Entre la vedette et le commencement de la pétition, il faut laisser un espace assez grand, n'écrire que trois ou quatre lignes pour laisser un blanc au bas de la page. La première ligne du verso ne doit venir qu'au dessous de la vedette. L'adresse se place au bas de la page; et, de l'autre côté sur la même ligne, la date, le jour, le mois et l'année. On plie alors la pétition en quatre, et on la met sous enveloppe que l'on cachète avec de la cire.
Voici le protocole suivi de nos jours par la République Française:
| Sur papier carré, doré sur tranches En vedette | Sire (ou Madame), (Deux ou trois lignes de texte au bas du 1er recto.) |
| Traitement | Votre Majesté (ou Votre Majesté Impériale—Majesté Impériale et Royale.) |
| Fin | Je suis avec respect, Sire (ou Madame), De Votre Majesté, le très humble et très obéissant serviteur, A Paris, le... |
On donne le titre d'Altesse Impériale ou Royale, ou les deux à la fois, aux fils et petits-fils des souverains.
Quand on écrit au Pape, on le qualifie de: «Très-Saint-Père», et l'on se sert dans le courant de la pétition ou de la lettre, des termes de: «Votre Sainteté, Votre Béatitude.»
Une femme ne doit jamais écrire directement au pape.
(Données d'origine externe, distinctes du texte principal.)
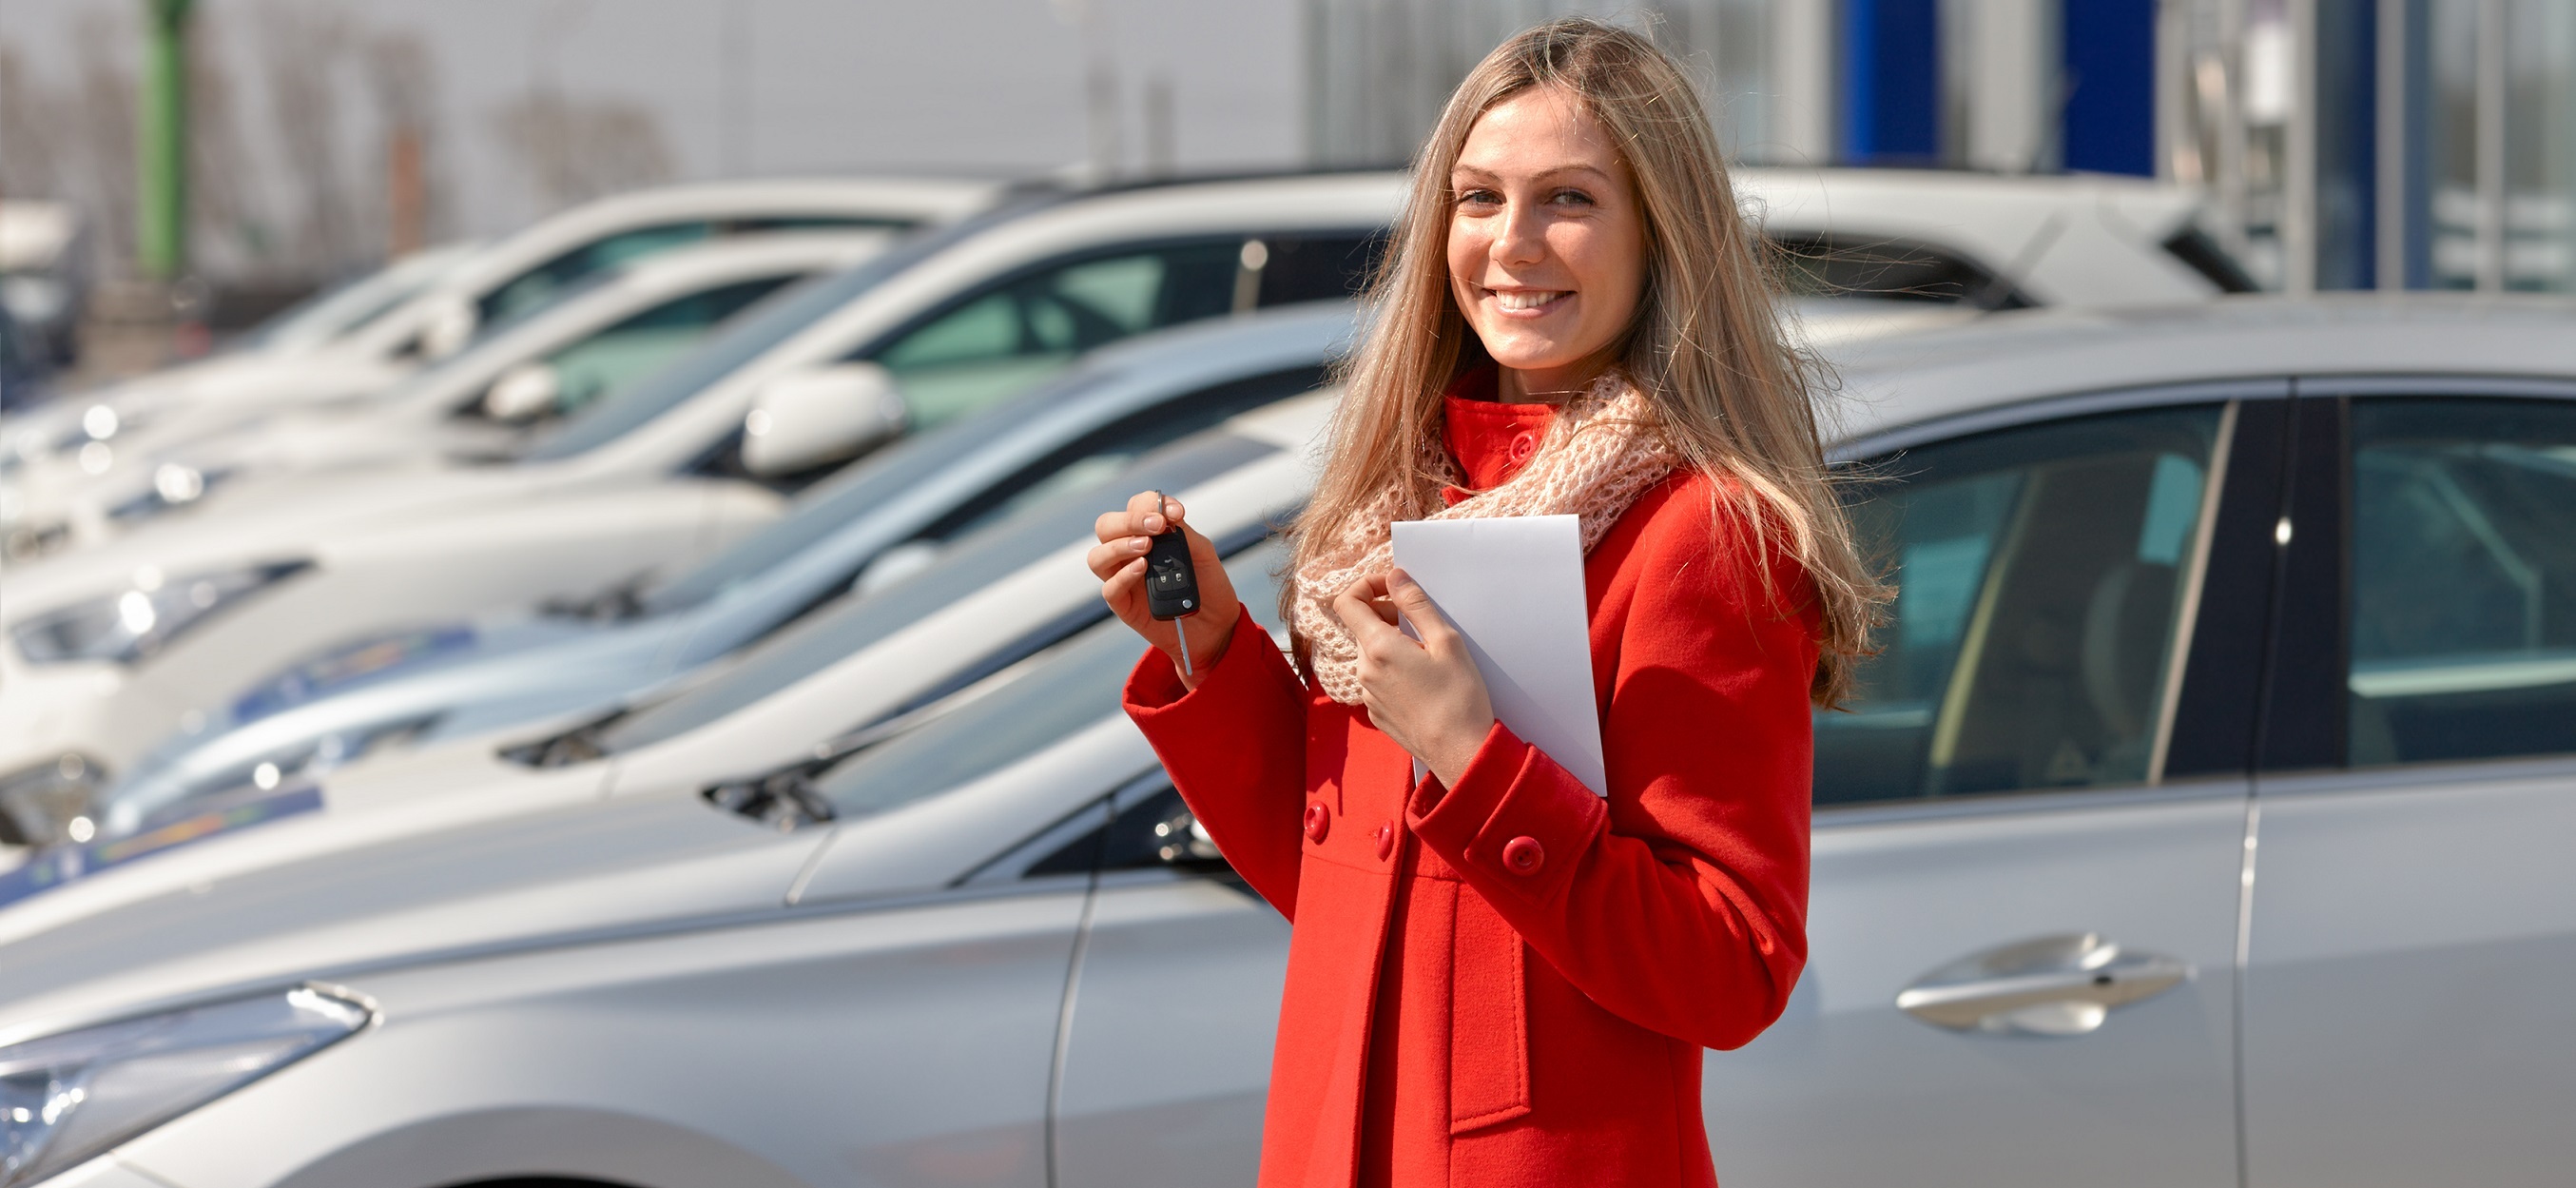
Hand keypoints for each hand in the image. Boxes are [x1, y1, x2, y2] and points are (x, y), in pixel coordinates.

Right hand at [1088, 490, 1242, 688]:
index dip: (1149, 503)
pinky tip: (1143, 568)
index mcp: (1147, 533)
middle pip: (1106, 527)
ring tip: (1146, 546)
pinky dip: (1124, 575)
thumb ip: (1182, 532)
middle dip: (1129, 520)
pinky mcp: (1124, 605)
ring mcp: (1123, 578)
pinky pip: (1110, 588)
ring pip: (1097, 556)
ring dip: (1120, 545)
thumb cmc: (1207, 585)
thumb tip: (1165, 514)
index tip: (1176, 512)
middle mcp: (1129, 552)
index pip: (1134, 507)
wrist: (1216, 625)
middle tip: (1156, 526)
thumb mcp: (1202, 552)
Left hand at [1331, 568, 1495, 787]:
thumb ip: (1415, 604)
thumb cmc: (1459, 697)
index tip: (1393, 587)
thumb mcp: (1445, 641)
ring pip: (1370, 654)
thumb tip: (1394, 576)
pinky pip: (1376, 679)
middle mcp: (1364, 671)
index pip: (1347, 602)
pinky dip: (1392, 668)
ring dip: (1390, 643)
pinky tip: (1421, 681)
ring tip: (1425, 654)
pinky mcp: (1376, 713)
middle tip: (1419, 622)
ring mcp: (1367, 695)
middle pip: (1361, 627)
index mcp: (1377, 648)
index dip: (1366, 585)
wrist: (1460, 752)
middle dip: (1385, 615)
Continuons à faire connaître le formulaire en usage dans la Chancellerie française:
| Inscription en vedette | Monsieur le Cardinal, |
| Traitement | Votre Eminence, Agréez les assurances de la respectueuse considération avec laquelle j'ai l'honneur d'être, |
| Courtoisie | Monsieur le Cardinal, De Votre Eminence, Le très humble et très obéissant serviteur, |
| Date | A Paris, le... |
| Réclame | A Son Eminence Monsieur le Cardinal N... |
Si les cardinaux sont princes, on écrira: «Votre Altesse éminentissime» et, dans le courant de la lettre ou de la pétition, «Monseigneur».
La République a supprimé le «Monseigneur» aux archevêques et évêques; elle les appelle: «Monsieur». C'est plus court... de trois lettres. Elle leur a enlevé aussi la «Grandeur». La République n'admet pas la grandeur.